Ispán of Szatmár
- Reign: 1272
- Predecessor: unknown
- Successor: Ernye Ákos
- Died: after 1278
- Noble family: gens Rosd
- Father: Andrew (Endre)

= Demetrius Rosd =

Hungarian nobleman

Demetrius (I) from the kindred Rosd (Rosd nembeli (I.) Demeter; died after 1278) was a Hungarian nobleman and soldier in the second half of the 13th century. He served as ispán of Kraszna, Szatmár counties and the royal lordship of Telegd (today Tileagd, Romania) in 1272.

==Ancestry==
Demetrius was born into an ancient Hungarian kindred, the gens (clan) Rosd as the son of Andrew (or Endre). He had a younger brother Michael the Small. Throughout their lives, they worked closely together on wealth acquisition and political involvement. The kindred possessed landholdings and villages in Rosd Island on the Danube (present-day known as Szentendre Island), in addition along the nearby opposite shoreline of the river on the eastern edge of Pilis royal forest. Demetrius lived in a manor in the village Tah.

==Career==
The political and social rise of the brothers was made possible by a dynastic conflict that escalated into a civil war. The relationship between King Béla IV and his eldest son Stephen became tense by the early 1260s. After a brief skirmish, Stephen forced his father to cede all the lands of the Kingdom of Hungary to the east of the Danube to him and adopted the title of junior king in 1262. The landholdings of the Rosd clan came into the border zone of the two emerging domains. Both Demetrius and Michael joined Stephen's retinue, connecting their fate, fortune and social ascendancy to the power aspirations of the younger king. Both Demetrius and Michael left behind their possessions in Central Hungary in order to serve Duke Stephen in his realm. By the autumn of 1264, both parties prepared for war. While Demetrius joined Stephen's army in Transylvania, Michael remained in the castle of Füzér in order to protect from Béla's forces. When the royal army invaded Stephen's realm in December 1264, Demetrius participated in the initial battle near Déva (Deva, present-day Romania). Béla's advancing army, commanded by Lawrence, son of Kemény forced Stephen to retreat as far as the castle at Feketehalom (Codlea, Romania) in the easternmost corner of Transylvania. Demetrius was among the few dozen defenders during the siege of Feketehalom at the turn of 1264 and 1265. The attackers kept the younger king's forces under constant pressure and it is plausible that the defenders soon exhausted their reserves. As a result, Stephen intended to send his special envoy Demetrius Rosd to his parents, Béla and Maria, in order to seek mercy, but the besiegers captured him and Lawrence tortured the prisoner. After Stephen's victory at Feketehalom due to the arrival of the rescue army, Demetrius was freed from captivity. Along with his brother Michael, he participated in the subsequent battle somewhere in Tiszántúl against Ernye Ákos' army in the second half of February 1265. They were also present in the decisive Battle of Isaszeg in early March 1265.

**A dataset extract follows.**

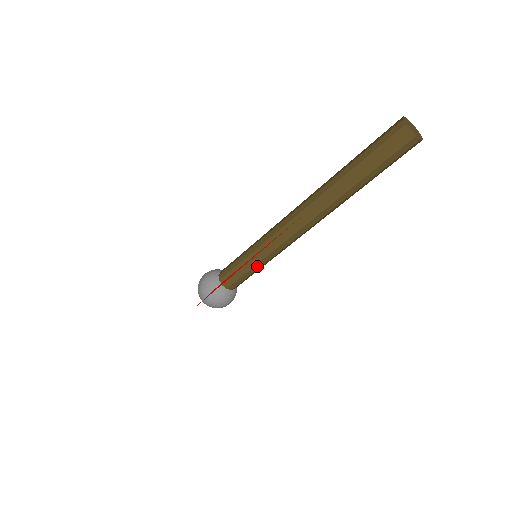
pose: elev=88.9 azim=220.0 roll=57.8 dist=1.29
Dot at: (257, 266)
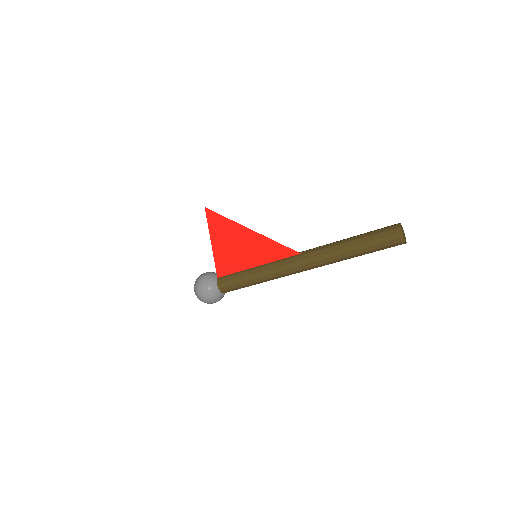
Dot at: (249, 277)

After the reconciliation between Béla and Stephen in 1266, Demetrius was delegated by the younger king to the restored national joint judicial courts composed of the partisans of the two monarchs. Shortly before Stephen V ascended the Hungarian throne in 1270, the younger king generously rewarded his faithful partisans, including the Rosd brothers, Demetrius and Michael, who were granted Füzér Castle and its lordship, altogether eleven villages, including Füzér, Komlós, Nyíri, Kajata and Telki in Abaúj County. Stephen – now as king of whole Hungary – confirmed these land donations in February 1272. Demetrius also owned a portion in Szada in Zemplén County. He donated the estate to his faithful servants in 1278. Demetrius and Michael also received the right of patronage over the Cistercian Klostermarienberg Abbey (Borsmonostor, today part of Mannersdorf an der Rabnitz, Austria) sometime around 1270. Demetrius was styled as ispán of Kraszna and Szatmár counties in June 1272, shortly before the tragic events which led to Stephen's death. Demetrius was also referred to as ispán of Telegd which occasional title does not appear in the sources before nor after. Sometime in 1274 or 1275, during the first phase of the feudal anarchy, Demetrius and Michael was temporarily deprived from the right of patronage over Borsmonostor in favor of Lawrence Aba. However, they regained the right by Ladislaus IV in November 1277, again dismissing Lawrence Aba from this position. Demetrius died after 1278. He had no known wives nor descendants.